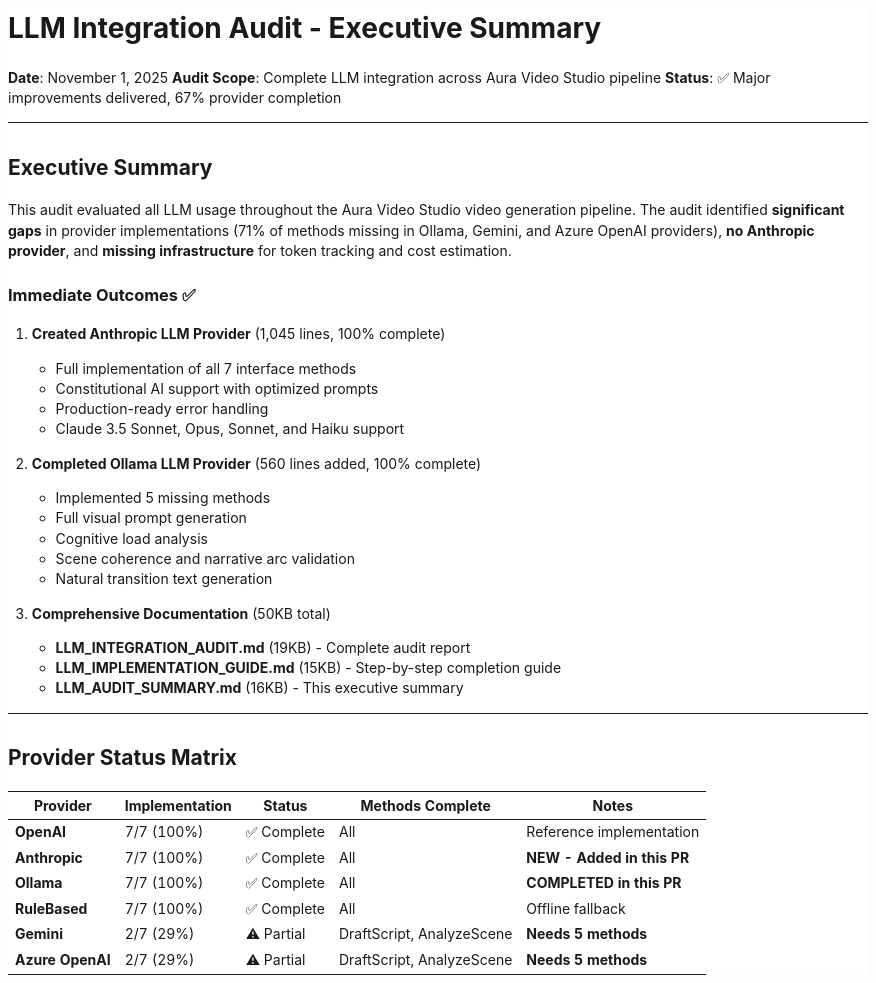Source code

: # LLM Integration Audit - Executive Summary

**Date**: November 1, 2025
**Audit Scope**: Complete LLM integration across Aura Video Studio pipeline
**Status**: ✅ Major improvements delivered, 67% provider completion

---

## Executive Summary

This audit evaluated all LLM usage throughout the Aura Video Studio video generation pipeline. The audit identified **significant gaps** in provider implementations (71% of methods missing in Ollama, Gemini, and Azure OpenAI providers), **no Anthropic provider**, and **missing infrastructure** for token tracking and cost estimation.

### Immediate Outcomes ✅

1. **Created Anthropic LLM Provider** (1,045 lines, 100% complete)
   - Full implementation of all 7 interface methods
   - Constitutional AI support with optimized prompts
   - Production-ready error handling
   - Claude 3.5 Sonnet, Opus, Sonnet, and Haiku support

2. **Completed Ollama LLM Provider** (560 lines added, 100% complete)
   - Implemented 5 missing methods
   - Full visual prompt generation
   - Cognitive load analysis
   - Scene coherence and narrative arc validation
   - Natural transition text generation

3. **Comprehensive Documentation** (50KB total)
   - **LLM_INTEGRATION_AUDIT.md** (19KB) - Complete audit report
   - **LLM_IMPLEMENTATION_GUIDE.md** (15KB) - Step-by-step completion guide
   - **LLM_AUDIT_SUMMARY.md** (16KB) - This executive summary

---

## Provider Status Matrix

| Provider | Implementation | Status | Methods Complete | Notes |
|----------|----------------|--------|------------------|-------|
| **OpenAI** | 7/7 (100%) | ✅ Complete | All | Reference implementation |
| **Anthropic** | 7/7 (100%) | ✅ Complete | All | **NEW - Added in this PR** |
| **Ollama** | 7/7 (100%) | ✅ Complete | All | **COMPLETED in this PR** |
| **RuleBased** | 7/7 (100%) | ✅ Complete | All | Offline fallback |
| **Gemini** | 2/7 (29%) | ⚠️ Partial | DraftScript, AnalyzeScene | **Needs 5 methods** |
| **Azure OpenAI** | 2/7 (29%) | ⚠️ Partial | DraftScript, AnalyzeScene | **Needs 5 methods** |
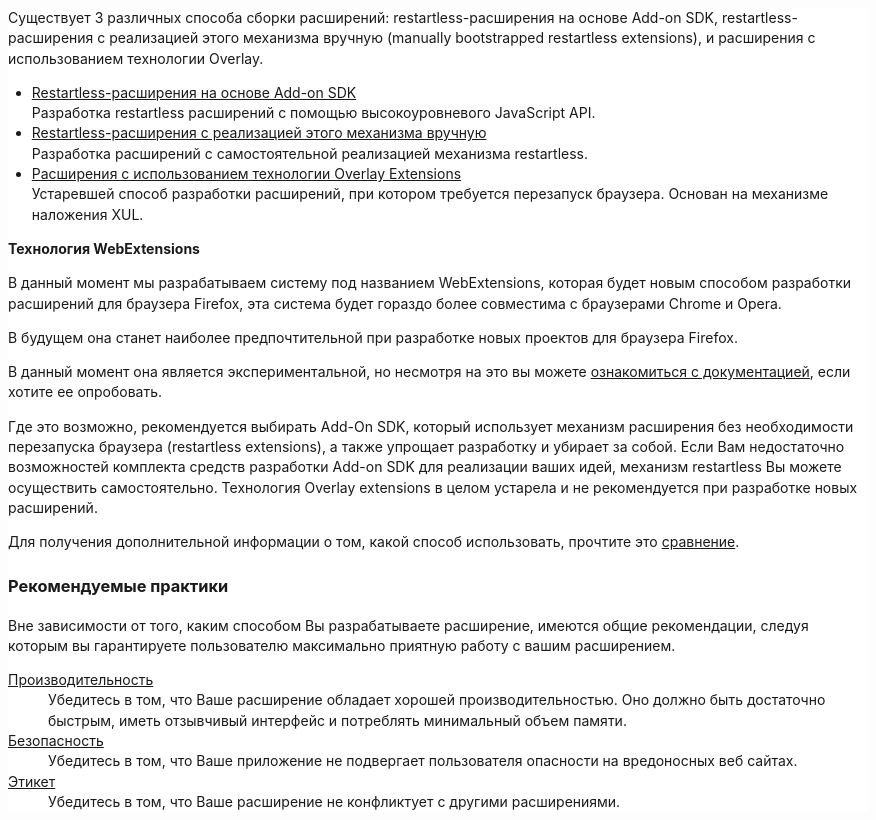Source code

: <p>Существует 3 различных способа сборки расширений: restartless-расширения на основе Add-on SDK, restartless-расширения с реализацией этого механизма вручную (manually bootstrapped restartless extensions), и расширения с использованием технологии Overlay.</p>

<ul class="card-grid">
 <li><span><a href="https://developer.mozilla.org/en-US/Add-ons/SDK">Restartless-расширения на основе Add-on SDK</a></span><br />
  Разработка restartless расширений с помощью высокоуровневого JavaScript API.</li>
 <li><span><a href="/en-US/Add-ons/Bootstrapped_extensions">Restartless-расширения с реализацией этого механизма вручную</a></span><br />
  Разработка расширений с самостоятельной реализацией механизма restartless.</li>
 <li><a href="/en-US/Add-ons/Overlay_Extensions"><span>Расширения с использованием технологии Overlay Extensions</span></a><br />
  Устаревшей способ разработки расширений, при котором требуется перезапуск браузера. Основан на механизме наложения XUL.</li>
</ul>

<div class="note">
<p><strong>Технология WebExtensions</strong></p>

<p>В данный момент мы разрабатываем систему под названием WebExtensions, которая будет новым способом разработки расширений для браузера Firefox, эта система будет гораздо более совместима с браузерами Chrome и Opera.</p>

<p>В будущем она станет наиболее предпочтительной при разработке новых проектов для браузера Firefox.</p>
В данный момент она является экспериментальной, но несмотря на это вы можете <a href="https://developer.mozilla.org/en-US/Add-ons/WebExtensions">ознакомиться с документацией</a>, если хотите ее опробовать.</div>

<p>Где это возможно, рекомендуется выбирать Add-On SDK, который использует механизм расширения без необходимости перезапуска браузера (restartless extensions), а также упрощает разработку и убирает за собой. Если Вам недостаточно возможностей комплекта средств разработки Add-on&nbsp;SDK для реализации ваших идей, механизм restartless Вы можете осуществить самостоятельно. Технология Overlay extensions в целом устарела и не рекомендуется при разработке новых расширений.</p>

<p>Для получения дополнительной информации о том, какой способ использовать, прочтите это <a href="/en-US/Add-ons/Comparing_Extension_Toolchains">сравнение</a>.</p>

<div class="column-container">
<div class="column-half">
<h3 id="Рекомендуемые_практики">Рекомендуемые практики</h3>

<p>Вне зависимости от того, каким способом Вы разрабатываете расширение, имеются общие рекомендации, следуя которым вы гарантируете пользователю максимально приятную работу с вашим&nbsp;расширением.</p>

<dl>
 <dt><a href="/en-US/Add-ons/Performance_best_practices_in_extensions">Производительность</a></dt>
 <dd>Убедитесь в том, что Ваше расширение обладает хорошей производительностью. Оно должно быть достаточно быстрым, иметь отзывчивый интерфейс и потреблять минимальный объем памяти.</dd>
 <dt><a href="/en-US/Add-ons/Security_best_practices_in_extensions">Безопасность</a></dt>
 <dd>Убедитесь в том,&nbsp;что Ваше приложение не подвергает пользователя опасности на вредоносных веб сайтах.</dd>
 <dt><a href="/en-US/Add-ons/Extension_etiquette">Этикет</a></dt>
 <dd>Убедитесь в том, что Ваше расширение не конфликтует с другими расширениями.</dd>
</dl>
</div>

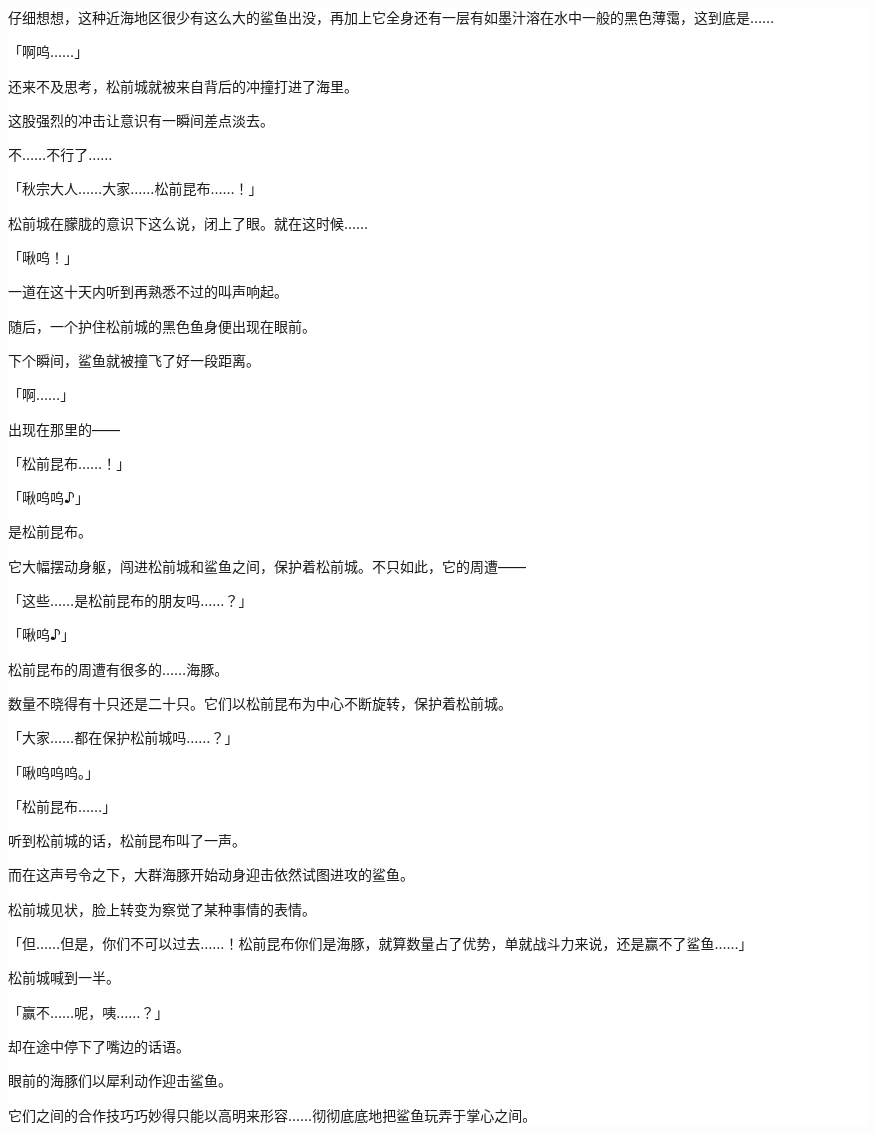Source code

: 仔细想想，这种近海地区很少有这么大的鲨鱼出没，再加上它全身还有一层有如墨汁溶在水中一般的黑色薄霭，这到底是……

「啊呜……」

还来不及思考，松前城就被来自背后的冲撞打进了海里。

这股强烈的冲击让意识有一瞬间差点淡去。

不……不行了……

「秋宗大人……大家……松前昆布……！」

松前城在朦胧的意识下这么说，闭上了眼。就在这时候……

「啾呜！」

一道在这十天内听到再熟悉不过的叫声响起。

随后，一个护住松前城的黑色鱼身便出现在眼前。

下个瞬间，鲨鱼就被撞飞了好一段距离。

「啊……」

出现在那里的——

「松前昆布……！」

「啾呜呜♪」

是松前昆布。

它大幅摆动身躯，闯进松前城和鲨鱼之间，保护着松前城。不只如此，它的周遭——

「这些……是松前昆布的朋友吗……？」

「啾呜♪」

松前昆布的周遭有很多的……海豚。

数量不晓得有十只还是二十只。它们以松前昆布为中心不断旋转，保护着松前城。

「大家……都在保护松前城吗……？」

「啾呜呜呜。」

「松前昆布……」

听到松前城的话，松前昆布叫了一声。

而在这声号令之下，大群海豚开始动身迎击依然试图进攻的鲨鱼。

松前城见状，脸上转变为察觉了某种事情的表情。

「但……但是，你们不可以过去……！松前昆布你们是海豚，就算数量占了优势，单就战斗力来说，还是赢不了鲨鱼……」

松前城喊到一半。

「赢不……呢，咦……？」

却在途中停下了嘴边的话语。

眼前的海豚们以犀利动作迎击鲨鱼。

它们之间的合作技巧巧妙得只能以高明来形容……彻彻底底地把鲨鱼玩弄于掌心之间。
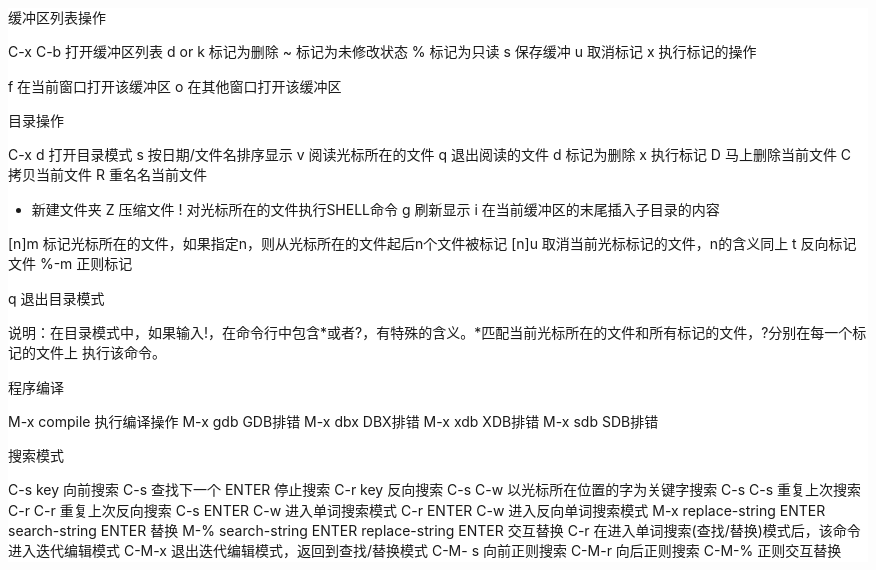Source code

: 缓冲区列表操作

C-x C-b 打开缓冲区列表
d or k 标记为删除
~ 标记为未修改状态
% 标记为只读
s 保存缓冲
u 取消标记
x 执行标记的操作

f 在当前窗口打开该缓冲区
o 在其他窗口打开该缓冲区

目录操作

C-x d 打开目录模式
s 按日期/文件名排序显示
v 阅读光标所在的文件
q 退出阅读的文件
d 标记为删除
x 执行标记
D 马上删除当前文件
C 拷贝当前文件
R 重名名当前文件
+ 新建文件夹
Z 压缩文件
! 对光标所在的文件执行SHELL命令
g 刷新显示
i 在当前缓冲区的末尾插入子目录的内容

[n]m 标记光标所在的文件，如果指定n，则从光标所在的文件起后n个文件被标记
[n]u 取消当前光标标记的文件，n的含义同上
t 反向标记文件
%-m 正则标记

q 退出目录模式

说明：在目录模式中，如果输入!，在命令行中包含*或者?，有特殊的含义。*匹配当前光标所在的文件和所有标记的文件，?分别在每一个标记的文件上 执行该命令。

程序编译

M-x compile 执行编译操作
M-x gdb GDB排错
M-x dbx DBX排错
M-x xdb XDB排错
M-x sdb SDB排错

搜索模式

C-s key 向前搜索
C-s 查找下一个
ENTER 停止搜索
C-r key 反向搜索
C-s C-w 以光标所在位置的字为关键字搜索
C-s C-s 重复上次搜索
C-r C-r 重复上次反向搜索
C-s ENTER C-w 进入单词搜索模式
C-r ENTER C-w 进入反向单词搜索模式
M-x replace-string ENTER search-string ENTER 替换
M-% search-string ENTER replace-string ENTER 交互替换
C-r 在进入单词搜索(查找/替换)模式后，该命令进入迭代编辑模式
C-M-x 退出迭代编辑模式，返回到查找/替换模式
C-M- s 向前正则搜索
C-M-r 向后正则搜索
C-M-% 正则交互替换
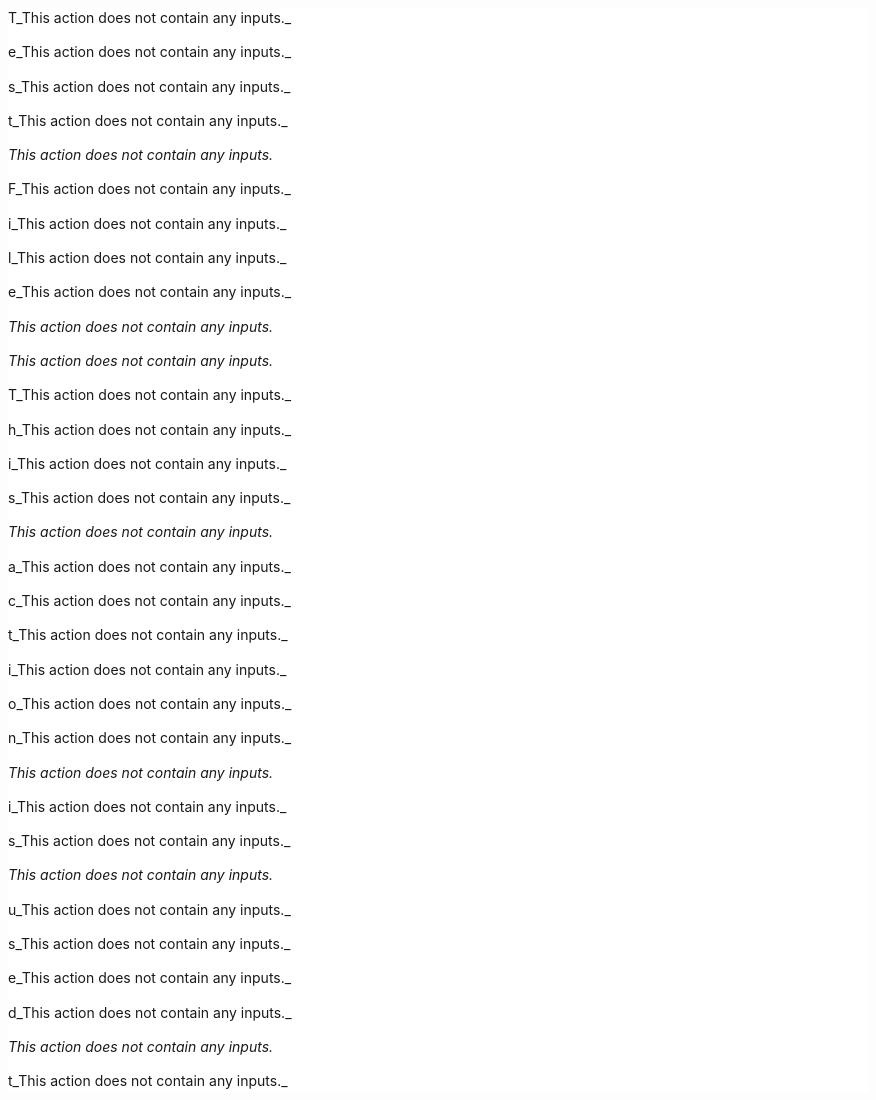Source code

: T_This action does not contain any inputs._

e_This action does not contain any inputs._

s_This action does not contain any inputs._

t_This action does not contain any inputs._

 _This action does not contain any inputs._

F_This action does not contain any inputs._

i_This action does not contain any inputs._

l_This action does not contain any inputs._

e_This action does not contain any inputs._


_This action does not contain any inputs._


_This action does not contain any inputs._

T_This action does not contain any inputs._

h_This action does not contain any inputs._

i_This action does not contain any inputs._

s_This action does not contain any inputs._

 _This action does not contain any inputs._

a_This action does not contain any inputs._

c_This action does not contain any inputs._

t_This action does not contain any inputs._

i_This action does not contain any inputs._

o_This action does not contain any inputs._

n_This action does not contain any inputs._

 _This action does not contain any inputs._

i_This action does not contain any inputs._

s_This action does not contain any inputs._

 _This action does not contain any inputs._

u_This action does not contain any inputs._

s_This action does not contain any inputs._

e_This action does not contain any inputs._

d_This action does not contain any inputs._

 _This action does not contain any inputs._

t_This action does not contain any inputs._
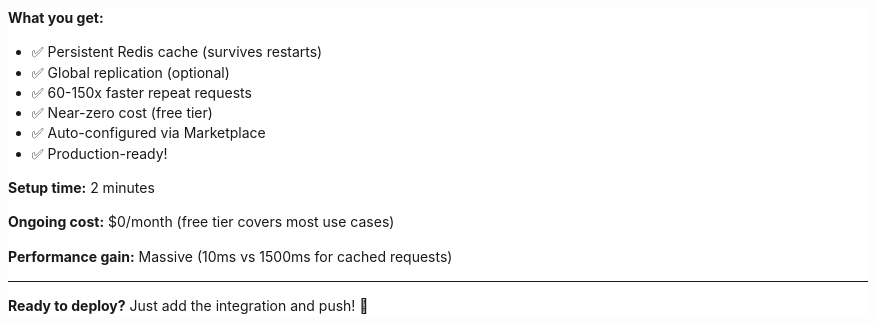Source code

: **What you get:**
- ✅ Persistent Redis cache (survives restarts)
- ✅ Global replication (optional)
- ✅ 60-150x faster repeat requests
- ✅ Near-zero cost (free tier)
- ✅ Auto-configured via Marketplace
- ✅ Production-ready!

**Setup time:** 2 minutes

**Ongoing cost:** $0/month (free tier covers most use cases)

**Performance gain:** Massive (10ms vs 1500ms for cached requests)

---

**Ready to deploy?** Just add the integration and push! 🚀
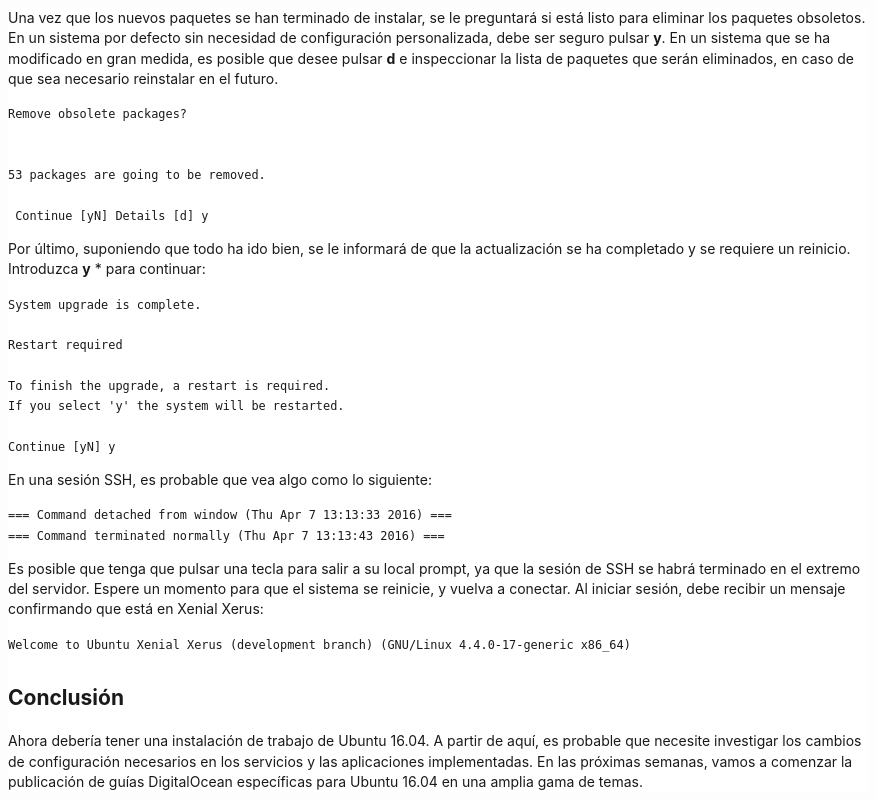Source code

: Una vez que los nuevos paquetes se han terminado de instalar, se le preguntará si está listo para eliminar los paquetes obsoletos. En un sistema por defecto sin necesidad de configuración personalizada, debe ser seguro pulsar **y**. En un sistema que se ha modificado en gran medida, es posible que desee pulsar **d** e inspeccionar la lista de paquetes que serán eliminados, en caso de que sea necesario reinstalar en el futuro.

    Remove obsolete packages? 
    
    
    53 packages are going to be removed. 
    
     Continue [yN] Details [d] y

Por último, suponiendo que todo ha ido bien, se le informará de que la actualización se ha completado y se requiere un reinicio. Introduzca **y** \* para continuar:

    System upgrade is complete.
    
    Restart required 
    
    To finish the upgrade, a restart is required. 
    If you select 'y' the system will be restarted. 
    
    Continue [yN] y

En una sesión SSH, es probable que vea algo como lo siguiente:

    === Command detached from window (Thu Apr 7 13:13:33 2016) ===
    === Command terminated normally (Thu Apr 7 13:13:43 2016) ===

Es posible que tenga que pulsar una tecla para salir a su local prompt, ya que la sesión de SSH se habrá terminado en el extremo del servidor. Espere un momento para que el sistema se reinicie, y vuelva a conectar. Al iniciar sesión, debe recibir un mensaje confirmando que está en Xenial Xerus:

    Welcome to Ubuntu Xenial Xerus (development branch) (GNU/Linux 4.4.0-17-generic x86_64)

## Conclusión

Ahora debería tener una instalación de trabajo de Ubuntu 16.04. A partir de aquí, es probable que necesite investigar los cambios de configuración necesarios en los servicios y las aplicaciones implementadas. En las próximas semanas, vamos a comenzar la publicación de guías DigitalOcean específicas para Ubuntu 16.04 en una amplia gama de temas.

· · · ·

> **INSTRUCTION**
Look above for the line holding "- Cognitive load analysis" and the line holding "- **LLM_IMPLEMENTATION_GUIDE.md** (15KB)", then output exactly those two lines and every line between them, nothing more.

> **RESULT OF THE TASK**
   - Cognitive load analysis
   - Scene coherence and narrative arc validation
   - Natural transition text generation

3. **Comprehensive Documentation** (50KB total)
   - **LLM_INTEGRATION_AUDIT.md** (19KB) - Complete audit report
   - **LLM_IMPLEMENTATION_GUIDE.md** (15KB) - Step-by-step completion guide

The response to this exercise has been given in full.